Ad man speaketh the truth on PR

by Sue Skeats, 17 September 2009

The value of PR is often underestimated or misunderstood, but there were great words of wisdom this week from Jeremy Bullmore. His consistently incisive, sage and witty ‘On the Couch...’ column in Campaign magazine is required reading.

When asked by an ad agency CEO whether he should hire a top-notch external PR consultancy for any “dealings with the press”, or replace “the internal girl who’s gone travelling”, Bullmore hits the bullseye and identifies that distancing yourself from your company or brand’s PR reveals a lack of leadership.

To this chief exec, he advises: “you should pay as much attention to your relationships with the media as you do to your clients.” He points out “you’re your company’s marketing director, brand planner and its most telling public face.” He continues: “If your internal PR girl puts out a press release stating the agency has resigned the £56 million Anglo-Galvanized account on a point of creative principal when at least 100 people in the ad village know you were fired for incompetence, any stock of goodwill you might have enjoyed will be permanently deleted.”
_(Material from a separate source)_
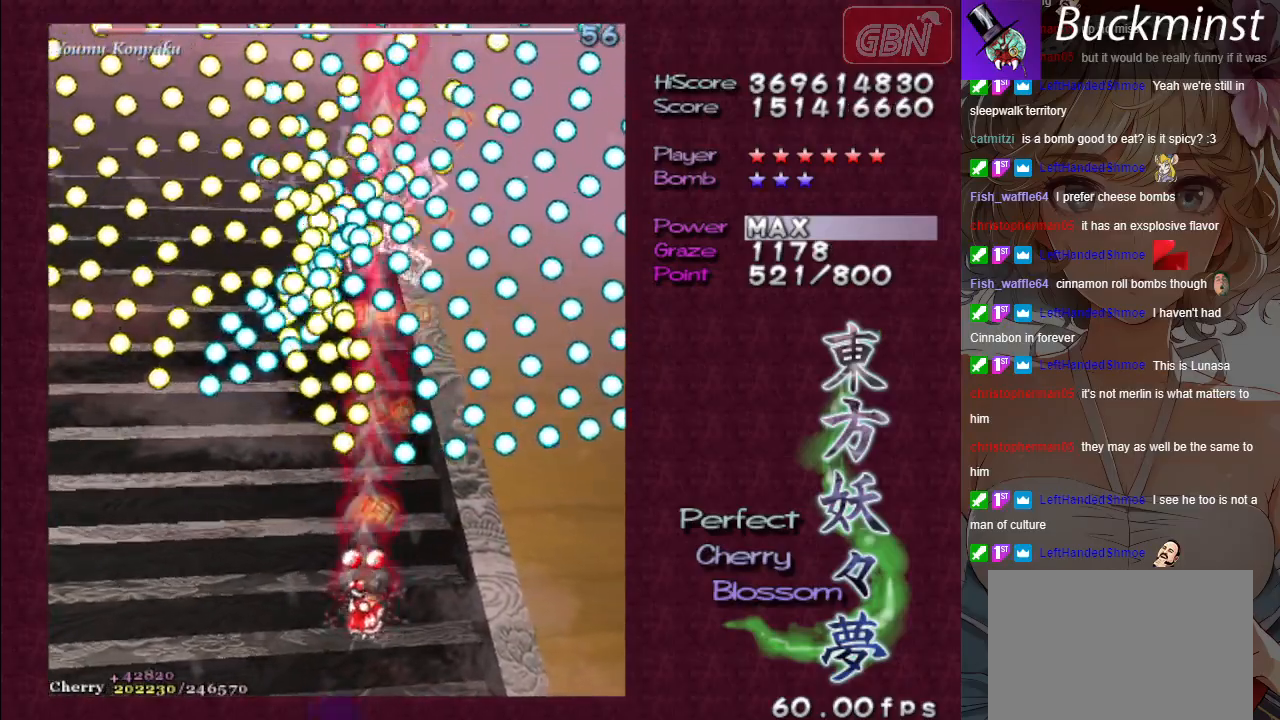
{"buttons": ["A", "X"], "left_stick": "center", "events": [[33, "L3", "up"], [150, "left_stick", "down"], [300, "left_stick", "center"]]}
Okay, so that’s tongue in cheek, but it does illustrate that solid ongoing relationships with media (and for that matter key bloggers and Twitterati) are gold in terms of reputation management.

The agency or internal PR should direct and manage these, but they’re way more worthwhile when they also have the buy-in and involvement of the head honcho.

Bullmore concludes: “I’m all for delegation – but a leader who tries to sub-contract leadership is a bit of a contraction in terms”.